Australia is currently undertaking a review of its national immunisation strategy, the first since it was established in 1993.

There’s been quite a bit of comment in the media lately about parents who refuse to allow their children to be vaccinated, helped along by Adele Horin’s recent column in the SMH.

It’s a reminder that the national strategy needs to make communications with the public a key priority.

Judging by the experiences in the UK and USA, we will be in for some major challenges if a vaccine scare gets traction in Australia.

The UK has been hit hard by publicity about the unproven theory linking MMR vaccination to autism. Despite an abundance of research negating these claims, UK vaccination rates are still down and they now have a major measles epidemic with two deaths.
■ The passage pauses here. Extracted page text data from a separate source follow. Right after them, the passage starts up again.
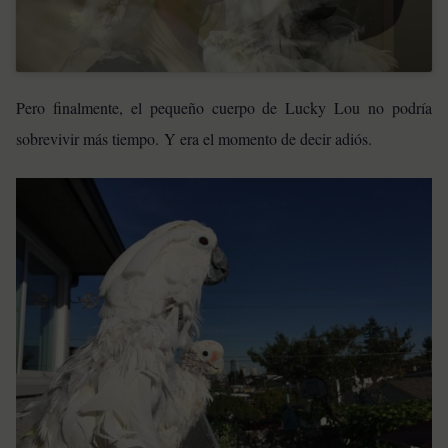
Pero finalmente, el pequeño cuerpo de Lucky Lou no podría
sobrevivir más tiempo. Y era el momento de decir adiós.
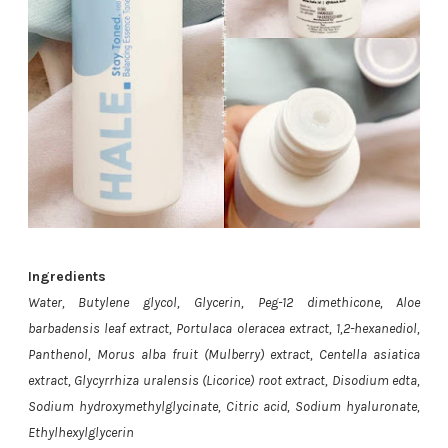
Ingredients
Water, Butylene glycol, Glycerin, Peg-12 dimethicone, Aloe
barbadensis leaf extract, Portulaca oleracea extract, 1,2-hexanediol,
Panthenol, Morus alba fruit (Mulberry) extract, Centella asiatica
extract, Glycyrrhiza uralensis (Licorice) root extract, Disodium edta,
Sodium hydroxymethylglycinate, Citric acid, Sodium hyaluronate,
Ethylhexylglycerin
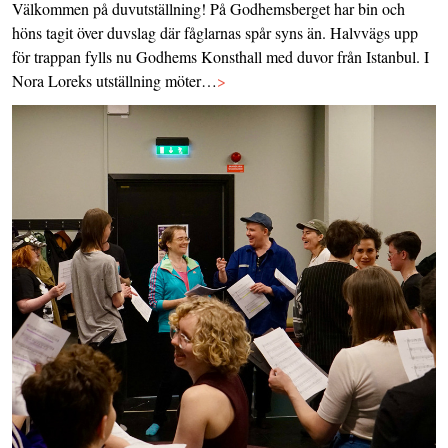
Välkommen på duvutställning! På Godhemsberget har bin och
höns tagit över duvslag där fåglarnas spår syns än. Halvvägs upp
för trappan fylls nu Godhems Konsthall med duvor från Istanbul. I
Nora Loreks utställning möter…
>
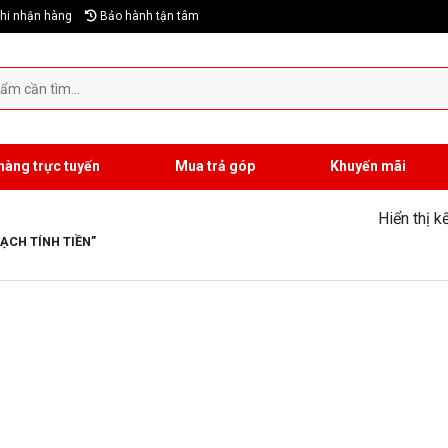
hi nhận hàng
Bảo hành tận tâm
hàng trực tuyến
Mua trả góp
Khuyến mãi
Hiển thị k
CH TÍNH TIỀN”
Meanwhile, US officials are concerned they may be reaching a tipping point with early indications of an expansion in the proportion of people who claim exemptions from vaccination.

A country can afford to have about 5% of children not up to date with vaccination. But any more, and there will be enough susceptible to give diseases like measles a foothold. In the US, one strategy has been to involve consumers in policy forums and daringly, representatives of lobby groups who are active and vocal in their criticism of vaccine programs.

Earlier this month, I attended three meetings in Washington DC which sought to hear input from stakeholders on policy matters regarding vaccine safety, autism and communication.

In the US, they do democracy well. Each meeting was open to the public, many of whom represented lobby groups with major concerns over vaccines.

There seemed a genuine willingness among government, vaccine experts and parent lobby groups to come together, look beyond the differences and focus on the common ground of child health.

Samuel Katz, the developer of the measles vaccine who is widely considered to be the “grandfather” of vaccination in the USA, and Louis Cooper, former president of the American Academy of Pediatrics, backed up parent groups calls for further funding of vaccine safety research and better public engagement.

Australian health authorities need to keep an ear to the ground on what the general public is thinking and doing with regards vaccination. To date, we’ve been unaffected by vaccine safety scares from overseas but the very expansion of our successful vaccination program brings unique challenges.

New vaccines regularly join an already crowded childhood schedule in a context of concern about the sheer number of vaccines given to children. Also, other target groups — teenagers, pregnant women, older adults — are increasingly being vaccinated.

To manage communication if a vaccine scare hits this country, we must be prepared with a coordinated, cohesive and thoughtful response which engages all relevant groups. This includes health professionals, government, vaccine manufacturers and most importantly the public.

It’s often assumed that the 2-3% of Australian parents who refuse vaccines are merely misinformed and that, with a good dose of science, will see the error of their ways. But deeper issues are at play, including distrust in government, rejection of orthodox medicine, and the back to nature idyll. An abundance of research shows vaccine refusers to be firm in their resolve and hard to change.

We shouldn’t invest our efforts in convincing them but with ensuring others do not follow suit with the next vaccine scare.

To do this, we need to back up our health professionals, the cornerstone of immunisation delivery. Parents trust health professionals when it comes to immunisation advice. Committed and confident health professionals ensure that children are offered the right vaccines at the right time.

It is my belief that the erosion of health professional confidence is the tipping point by which public concern becomes vaccine refusal and lowered rates. Supporting health professionals is a sound and efficient investment in maintaining public confidence in safe and effective vaccines.

There are challenges ahead as vaccines increasingly become a victim of their own success. The national review now underway should ensure we are prepared for when, not if, Australia encounters a vaccine safety scare that really does threaten our vaccination rates.

Julie Leask is a Conjoint Senior Lecturer with the School of Public Health and Discipline of Paediatrics and Child Health, University of Sydney. She also leads the social research program at the National Centre for Immunisation Research and Surveillance. This piece represents her own opinions.